**The task**
The full set of entries needs to be reproduced exactly.

**Excerpted data**
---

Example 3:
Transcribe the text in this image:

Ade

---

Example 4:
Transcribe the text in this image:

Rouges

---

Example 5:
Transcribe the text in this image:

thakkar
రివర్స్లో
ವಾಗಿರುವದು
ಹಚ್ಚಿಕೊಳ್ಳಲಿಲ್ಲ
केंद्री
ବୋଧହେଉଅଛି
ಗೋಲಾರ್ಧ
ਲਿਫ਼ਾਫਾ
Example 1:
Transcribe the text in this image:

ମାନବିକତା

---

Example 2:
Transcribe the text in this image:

**Answer box**
---

Example 3:
Transcribe the text in this image:

Ade

---

Example 4:
Transcribe the text in this image:

Rouges

---

Example 5:
Transcribe the text in this image:

thakkar
రివర్స్లో
ವಾಗಿರುವದು
ಹಚ್ಚಿಕೊಳ್ಳಲಿಲ್ಲ
केंद्री
ବୋଧହେଉଅଛି
ಗೋಲಾರ್ಧ
ਲਿਫ਼ਾਫਾ
Example 1:
Transcribe the text in this image:

ମାନବିକତା

---

Example 2:
Transcribe the text in this image:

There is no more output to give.